Latest update February 4th, 2025 5:54 AM
Aug 02, 2018 Features / Columnists, Freddie Kissoon
If I ask the question, it is expected that readers would want to know my own thoughts. I will as early as these opening lines say yes, if what has been circulated about the appointment of Dr. Mark Bynoe is based on plain facts. Here is what has been publicized so far: 1– The President chose Dr. Bynoe himself to fill the position as Head of the Department of Energy (DoE). 2 – The position was not advertised and if it was, there wasn’t a pool from which Bynoe’s application was chosen. 3 – There was agreement during the tenure of Dr. Jan Mangal that the advertisement would have been done globally to attract applicants who have experience and qualifications in the energy sector; it doesn’t seem that was done. 4 – There is a five-minister team that is currently overlooking the energy sector until the DoE comes into existence and it is reported that they did not know about Bynoe’s appointment.
Finally, there appears to be both a lack of experience and relevant qualifications in the energy sector by Dr. Bynoe.
Those are the five dimensions to the Bynoe selection. If they are based on incontrovertible facts, then my answer is definite – Granger is behaving like Jagdeo. This is the direction Jagdeo as president led the government into. He unilaterally made decisions. Cabinet was not an equal partner in decision-making. Jagdeo exercised hegemony over his government after he won the 2011 general elections. The reality after 2015 was that the Jagdeo style of governance was over because there wasn’t a single-party government but a coalition cabinet. To any high school kid, a coalition means different parties ruling the country, and the head of government cannot do whatever he/she wants if what he/she does is anathema to the other members in the governing circles
This happened two weeks ago in Germany. A minister threatened to pull his party of out the government if Chancellor Merkel did not reshape her immigration policy. She agreed to. Since 2015, there have been adumbrations in political and academic quarters that the AFC is not an independent party in the coalition, but prefers to shape its existence in power as being part of a unified cabinet.

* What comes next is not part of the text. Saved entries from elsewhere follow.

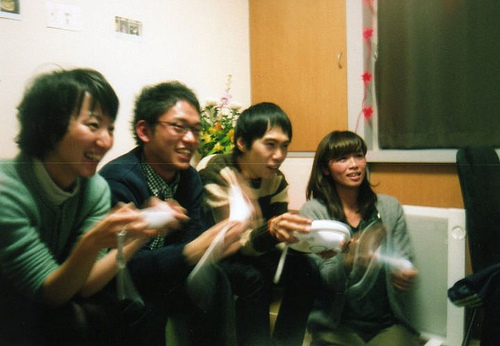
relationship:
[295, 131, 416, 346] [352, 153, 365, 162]
woman has eye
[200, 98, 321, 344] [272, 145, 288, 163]
man has nose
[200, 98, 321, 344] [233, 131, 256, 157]
man has ear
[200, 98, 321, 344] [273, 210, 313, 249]
man has hand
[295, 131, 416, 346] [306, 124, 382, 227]
woman has hair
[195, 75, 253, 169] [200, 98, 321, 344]
flowers behind man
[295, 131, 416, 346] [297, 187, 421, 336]
woman wearing sweater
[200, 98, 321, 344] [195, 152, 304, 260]
man wearing sweater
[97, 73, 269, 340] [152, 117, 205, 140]
man has glasses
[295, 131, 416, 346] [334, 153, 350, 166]
woman has eye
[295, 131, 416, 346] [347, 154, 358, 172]
woman has nose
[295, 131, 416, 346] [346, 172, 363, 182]
woman has mouth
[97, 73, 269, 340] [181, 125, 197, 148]
man has nose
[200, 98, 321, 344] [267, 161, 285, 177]
man has mouth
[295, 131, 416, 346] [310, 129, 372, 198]
woman has head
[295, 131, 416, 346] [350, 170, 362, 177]
woman has teeth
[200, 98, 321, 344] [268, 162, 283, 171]
man has teeth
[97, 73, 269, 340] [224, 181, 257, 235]
man holding wii remote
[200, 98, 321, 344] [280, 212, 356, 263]
man holding wii steering wheel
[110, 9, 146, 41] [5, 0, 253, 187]
picture on wall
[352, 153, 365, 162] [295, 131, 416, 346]
eye of a woman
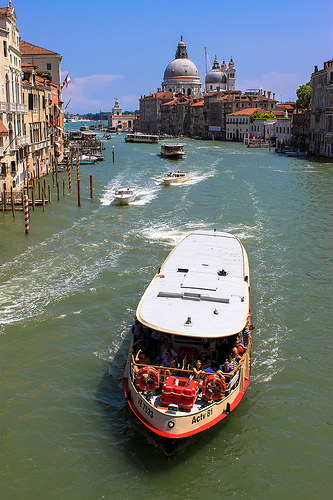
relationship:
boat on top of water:
[121, 224, 249, 458] [16, 120, 332, 493]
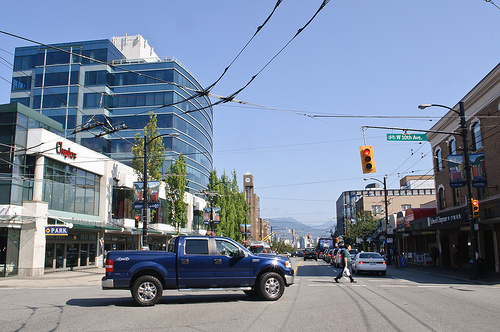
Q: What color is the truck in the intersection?
A: Blue.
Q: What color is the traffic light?
A: Red.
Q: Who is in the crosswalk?
A: A man carrying groceries.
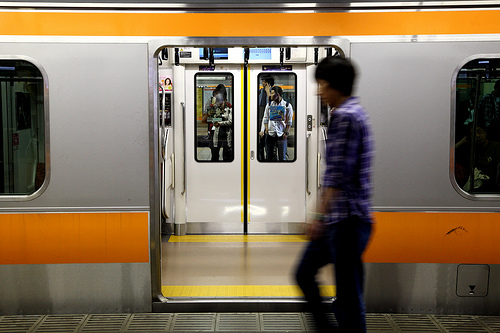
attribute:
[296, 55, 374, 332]
man — blurry, in foreground, side view, blurred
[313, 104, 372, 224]
shirt — plaid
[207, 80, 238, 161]
person — standing, passenger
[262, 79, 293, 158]
person — standing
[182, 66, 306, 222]
door — white, open, closed, yellow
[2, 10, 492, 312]
train — silver, metallic, grey, in foreground, gray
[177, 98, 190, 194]
handle — silver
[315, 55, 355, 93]
hair — dark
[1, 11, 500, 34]
stripe — yellow, orange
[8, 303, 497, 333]
pavement — metal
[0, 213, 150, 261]
stripe — yellow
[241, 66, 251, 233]
stripe — yellow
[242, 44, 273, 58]
ad — blue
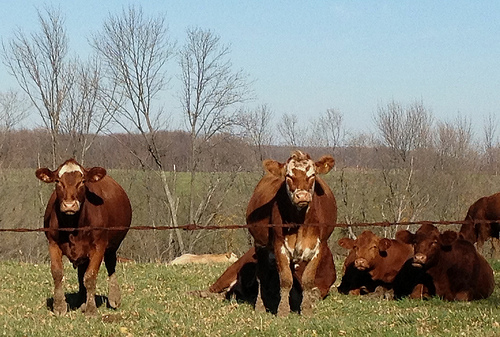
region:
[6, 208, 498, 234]
line of barbed wire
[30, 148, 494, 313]
cows behind barbed wire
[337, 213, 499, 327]
cows sitting on grass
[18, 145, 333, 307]
brown and white cows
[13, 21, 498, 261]
line of trees without leaves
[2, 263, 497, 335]
grass field with leaves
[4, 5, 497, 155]
blue cloudless sky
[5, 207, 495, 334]
meadow behind barbed wire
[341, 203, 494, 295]
dark brown cows lying down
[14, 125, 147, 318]
cow looking at camera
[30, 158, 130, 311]
the cow is looking head on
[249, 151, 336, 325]
the cow is facing front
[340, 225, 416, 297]
a cow is resting on the grass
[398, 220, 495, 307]
a cow is resting on the grass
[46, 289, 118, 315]
a shadow is on the grass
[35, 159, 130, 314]
the cow is casting a shadow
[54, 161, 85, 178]
the cow has a white patch on her head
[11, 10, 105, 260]
the tree on the background is bare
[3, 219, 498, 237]
a wire is in the foreground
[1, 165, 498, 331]
the field is filled with grass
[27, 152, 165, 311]
Brown and white cow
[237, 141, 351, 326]
Second brown and white cow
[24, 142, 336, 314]
Two cows standing in the field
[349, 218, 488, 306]
Two cows laying down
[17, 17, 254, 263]
Group of bare trees in the field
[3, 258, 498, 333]
Green grass field for cows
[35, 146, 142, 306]
Cow looking towards camera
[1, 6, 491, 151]
Beautiful blue sky without clouds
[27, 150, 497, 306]
Group of cows in the field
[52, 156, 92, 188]
White spot on brown cows face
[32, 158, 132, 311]
Brown cow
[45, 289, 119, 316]
Shadow of the brown cow on the ground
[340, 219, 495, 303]
Group of brown cows laying down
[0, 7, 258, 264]
Couple of tree branches near the cow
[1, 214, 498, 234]
Thin wire in front of the cows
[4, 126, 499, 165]
Forest land distant from the cows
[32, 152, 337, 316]
Couple of cows standing still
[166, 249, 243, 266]
Large twig by the tree branch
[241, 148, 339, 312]
Adult cow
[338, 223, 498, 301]
Couple of baby cows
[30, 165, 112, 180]
The ears of the cow on the left.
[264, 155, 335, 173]
The ears of the cow in the middle.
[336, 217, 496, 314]
The two cows sitting on the ground.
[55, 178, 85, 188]
The eyes of the cow on the left.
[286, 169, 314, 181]
The eyes of the cow in the middle.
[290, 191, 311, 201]
The nose of the cow in the middle.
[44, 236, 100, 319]
The front legs of the cow on the left.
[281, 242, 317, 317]
The front legs of the cow in the middle.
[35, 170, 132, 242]
The body of the cow on the left.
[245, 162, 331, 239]
The body of the cow in the middle.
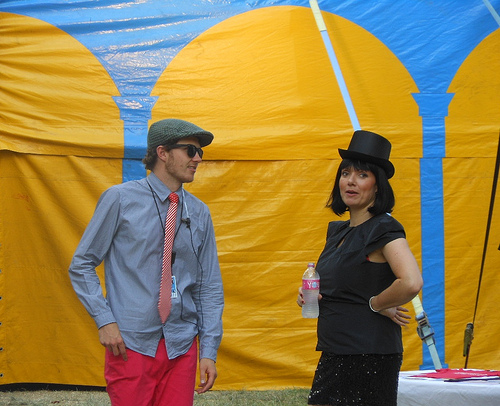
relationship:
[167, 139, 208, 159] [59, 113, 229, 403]
glasses worn by human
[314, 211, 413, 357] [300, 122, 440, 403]
shirt worn by human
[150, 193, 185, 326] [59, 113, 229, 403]
tie worn by human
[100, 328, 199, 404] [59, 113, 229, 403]
pants worn by human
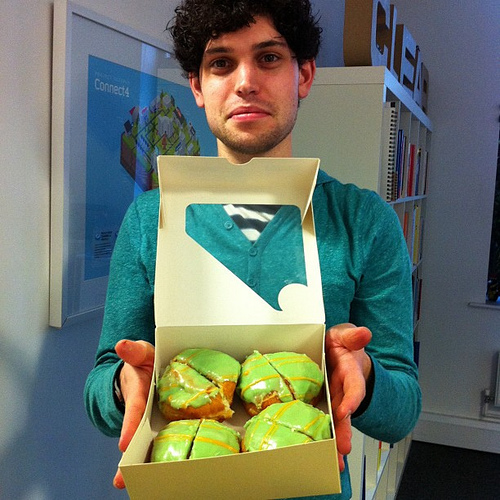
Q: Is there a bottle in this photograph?
A: No, there are no bottles.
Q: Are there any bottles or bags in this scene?
A: No, there are no bottles or bags.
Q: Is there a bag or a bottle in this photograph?
A: No, there are no bottles or bags.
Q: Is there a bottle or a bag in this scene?
A: No, there are no bottles or bags.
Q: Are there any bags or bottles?
A: No, there are no bottles or bags.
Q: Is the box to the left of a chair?
A: No, the box is to the left of a book.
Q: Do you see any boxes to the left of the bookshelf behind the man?
A: Yes, there is a box to the left of the bookshelf.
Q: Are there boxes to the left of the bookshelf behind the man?
A: Yes, there is a box to the left of the bookshelf.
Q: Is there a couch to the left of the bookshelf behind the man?
A: No, there is a box to the left of the bookshelf.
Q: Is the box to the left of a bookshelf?
A: Yes, the box is to the left of a bookshelf.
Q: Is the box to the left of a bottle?
A: No, the box is to the left of a bookshelf.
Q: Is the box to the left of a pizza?
A: No, the box is to the left of a book.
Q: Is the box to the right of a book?
A: No, the box is to the left of a book.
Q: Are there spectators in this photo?
A: No, there are no spectators.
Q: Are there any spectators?
A: No, there are no spectators.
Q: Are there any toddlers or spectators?
A: No, there are no spectators or toddlers.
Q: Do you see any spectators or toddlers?
A: No, there are no spectators or toddlers.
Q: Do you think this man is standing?
A: Yes, the man is standing.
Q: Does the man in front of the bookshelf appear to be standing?
A: Yes, the man is standing.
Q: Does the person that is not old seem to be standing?
A: Yes, the man is standing.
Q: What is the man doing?
A: The man is standing.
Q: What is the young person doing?
A: The man is standing.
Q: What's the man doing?
A: The man is standing.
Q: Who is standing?
A: The man is standing.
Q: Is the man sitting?
A: No, the man is standing.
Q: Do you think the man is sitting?
A: No, the man is standing.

Political analyst, Dr. David Hinds puts it another way. He wrote that the AFC continues to accept ownership of many of the unpopular emanations of APNU’s leadership. One of the persistent remarks against the AFC is that the Prime Minister’s role, as second in constitutional power, seems to have been lost in the vast forest of the Ministry of the Presidency. If one accepts that the AFC does not project an independent narrative within the spheres of power, then the big guy in the coalition virtually administers the state as a single-party formation and not a partnership. That big guy is the PNC.
This brings us to David Granger’s style of leadership. It is my analysis of his 38-year-old tenure that Granger is not deeply driven by democratic instincts and has no intention at the present time (I cannot predict the future and what he will do if he retains the presidency in 2020) to transform Guyana in ways that move this entire nation away from the destructive morass it has been living in.

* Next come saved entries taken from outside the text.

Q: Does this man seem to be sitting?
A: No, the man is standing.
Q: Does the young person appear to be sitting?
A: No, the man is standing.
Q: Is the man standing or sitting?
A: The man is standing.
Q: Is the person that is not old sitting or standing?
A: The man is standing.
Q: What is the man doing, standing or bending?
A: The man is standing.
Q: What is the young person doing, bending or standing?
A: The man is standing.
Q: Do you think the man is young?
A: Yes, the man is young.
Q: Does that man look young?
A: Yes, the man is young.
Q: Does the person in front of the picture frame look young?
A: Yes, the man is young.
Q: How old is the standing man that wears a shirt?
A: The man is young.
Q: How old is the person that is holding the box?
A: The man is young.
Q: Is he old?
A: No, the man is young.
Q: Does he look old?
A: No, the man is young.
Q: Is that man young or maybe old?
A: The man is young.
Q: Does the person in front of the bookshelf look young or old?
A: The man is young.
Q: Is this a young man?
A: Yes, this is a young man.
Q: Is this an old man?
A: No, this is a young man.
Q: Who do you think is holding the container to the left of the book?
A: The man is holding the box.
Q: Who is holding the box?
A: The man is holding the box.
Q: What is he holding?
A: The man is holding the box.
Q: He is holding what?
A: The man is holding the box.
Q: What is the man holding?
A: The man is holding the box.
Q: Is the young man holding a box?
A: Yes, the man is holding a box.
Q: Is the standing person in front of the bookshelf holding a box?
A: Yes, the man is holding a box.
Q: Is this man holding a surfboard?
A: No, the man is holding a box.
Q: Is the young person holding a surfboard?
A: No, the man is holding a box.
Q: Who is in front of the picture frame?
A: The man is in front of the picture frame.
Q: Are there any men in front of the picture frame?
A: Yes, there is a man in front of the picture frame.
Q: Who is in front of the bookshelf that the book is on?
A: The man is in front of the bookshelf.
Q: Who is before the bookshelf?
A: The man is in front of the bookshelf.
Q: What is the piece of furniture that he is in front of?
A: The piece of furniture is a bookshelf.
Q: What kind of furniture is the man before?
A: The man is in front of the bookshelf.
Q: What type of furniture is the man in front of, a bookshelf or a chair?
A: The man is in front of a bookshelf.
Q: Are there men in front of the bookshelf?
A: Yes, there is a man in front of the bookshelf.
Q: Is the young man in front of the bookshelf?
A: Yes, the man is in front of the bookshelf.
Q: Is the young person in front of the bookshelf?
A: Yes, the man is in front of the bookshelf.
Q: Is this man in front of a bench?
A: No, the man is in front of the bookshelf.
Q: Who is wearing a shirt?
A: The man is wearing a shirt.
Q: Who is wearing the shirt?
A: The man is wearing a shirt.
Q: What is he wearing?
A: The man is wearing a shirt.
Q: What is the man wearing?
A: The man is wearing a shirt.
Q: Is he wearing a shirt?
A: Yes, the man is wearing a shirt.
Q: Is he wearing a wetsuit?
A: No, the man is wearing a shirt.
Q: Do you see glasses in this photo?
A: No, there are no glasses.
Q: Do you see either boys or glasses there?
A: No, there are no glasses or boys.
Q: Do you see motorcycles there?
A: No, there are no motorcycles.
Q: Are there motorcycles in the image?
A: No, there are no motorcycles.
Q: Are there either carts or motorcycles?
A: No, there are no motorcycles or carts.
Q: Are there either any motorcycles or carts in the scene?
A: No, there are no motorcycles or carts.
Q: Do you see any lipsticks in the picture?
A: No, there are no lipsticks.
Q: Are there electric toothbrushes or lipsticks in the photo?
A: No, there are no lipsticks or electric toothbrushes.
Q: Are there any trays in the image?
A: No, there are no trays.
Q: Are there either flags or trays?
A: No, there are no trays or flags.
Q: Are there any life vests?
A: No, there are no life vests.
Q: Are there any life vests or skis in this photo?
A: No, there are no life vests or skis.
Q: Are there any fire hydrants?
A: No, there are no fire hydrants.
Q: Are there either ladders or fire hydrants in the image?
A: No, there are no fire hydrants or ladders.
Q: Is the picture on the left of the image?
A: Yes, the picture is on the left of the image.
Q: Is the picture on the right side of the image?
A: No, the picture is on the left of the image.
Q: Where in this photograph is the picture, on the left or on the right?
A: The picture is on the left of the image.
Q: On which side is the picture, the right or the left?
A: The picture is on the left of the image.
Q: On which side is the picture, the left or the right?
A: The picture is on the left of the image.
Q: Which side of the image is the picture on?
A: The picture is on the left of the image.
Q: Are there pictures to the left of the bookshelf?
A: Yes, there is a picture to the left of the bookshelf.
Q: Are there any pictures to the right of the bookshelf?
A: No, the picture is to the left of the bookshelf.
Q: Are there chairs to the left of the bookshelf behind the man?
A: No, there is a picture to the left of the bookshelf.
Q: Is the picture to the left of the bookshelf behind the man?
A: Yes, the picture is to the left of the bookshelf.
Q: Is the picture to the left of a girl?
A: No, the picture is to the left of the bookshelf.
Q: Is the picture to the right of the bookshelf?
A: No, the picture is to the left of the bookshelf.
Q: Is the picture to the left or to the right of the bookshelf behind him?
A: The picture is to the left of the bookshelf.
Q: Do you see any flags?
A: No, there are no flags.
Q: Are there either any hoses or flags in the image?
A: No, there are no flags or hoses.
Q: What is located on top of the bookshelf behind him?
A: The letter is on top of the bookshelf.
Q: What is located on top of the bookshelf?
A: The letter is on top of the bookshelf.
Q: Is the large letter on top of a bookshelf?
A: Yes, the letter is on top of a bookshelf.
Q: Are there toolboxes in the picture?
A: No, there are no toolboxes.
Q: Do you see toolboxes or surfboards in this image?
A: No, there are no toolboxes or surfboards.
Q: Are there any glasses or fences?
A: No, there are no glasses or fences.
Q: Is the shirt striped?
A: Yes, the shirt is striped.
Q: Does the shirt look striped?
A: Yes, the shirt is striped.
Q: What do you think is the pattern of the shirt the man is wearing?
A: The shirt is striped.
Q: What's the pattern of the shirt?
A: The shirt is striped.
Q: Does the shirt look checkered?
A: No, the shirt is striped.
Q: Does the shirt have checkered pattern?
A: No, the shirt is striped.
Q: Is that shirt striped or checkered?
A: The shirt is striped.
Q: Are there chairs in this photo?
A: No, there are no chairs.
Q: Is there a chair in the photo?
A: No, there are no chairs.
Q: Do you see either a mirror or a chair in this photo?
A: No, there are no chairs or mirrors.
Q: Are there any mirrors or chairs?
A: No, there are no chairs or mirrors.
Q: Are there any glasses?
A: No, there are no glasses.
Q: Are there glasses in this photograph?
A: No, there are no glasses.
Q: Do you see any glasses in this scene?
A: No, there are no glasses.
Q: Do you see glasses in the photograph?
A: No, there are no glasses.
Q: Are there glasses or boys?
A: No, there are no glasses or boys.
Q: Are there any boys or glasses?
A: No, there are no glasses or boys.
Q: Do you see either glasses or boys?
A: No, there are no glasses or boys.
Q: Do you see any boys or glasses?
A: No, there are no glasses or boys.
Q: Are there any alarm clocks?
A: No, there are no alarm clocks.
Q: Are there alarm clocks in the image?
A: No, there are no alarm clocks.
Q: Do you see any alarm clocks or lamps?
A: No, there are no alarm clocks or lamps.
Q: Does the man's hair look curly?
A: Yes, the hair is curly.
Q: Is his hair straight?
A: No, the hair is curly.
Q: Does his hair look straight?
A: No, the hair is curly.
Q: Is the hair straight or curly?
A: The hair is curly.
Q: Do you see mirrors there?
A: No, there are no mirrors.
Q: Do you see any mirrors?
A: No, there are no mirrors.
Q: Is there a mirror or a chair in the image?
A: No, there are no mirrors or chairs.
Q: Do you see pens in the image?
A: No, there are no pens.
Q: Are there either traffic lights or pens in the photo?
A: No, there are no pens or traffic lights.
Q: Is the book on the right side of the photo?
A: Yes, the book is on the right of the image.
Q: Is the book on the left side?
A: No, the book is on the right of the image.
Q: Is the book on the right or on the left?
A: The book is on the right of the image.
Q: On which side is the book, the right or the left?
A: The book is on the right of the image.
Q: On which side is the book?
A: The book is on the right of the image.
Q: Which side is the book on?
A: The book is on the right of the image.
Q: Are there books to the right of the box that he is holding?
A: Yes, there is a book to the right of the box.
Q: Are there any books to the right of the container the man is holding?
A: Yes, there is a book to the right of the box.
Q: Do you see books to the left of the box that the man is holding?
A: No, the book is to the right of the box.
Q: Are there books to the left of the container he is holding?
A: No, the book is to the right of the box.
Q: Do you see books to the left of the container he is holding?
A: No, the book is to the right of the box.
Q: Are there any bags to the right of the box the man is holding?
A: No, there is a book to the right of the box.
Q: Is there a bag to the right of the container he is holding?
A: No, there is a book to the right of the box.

Even if that is a frightening task that carries monumental energy with it, my opinion is Granger is nowhere near those endeavours, and I would say his record so far does not indicate any movement in that direction. This is a sad thing to say in the context of a nation whose lonely eyes have been crying for a modern, democratic future for the past seventy years. It is even sadder to think that after the most exalted opportunity was thrown away by the PPP after the 1992 election, that moment was recaptured by the forces of liberation in May 2015, only to fail again.
In journalism there is a pathway that is travelled daily, and it is one that brings suspicion by members of the public, it is called the ‘confidential source’. If you pick up any leading newspaper in the world, you cannot miss the publication of a story that was told to the newspaper by a confidential source. Without exception, every day the New York Times and the Washington Post carry news item on the Trump presidency fuelled by information supplied by an insider who chose to be anonymous, or a reliable source.
I will conclude by saying a source that I consider 100 percent reliable told me the president wanted Hinds and Lewis to be dropped from the Chronicle. Scents of Jagdeoism permeate New Garden Street.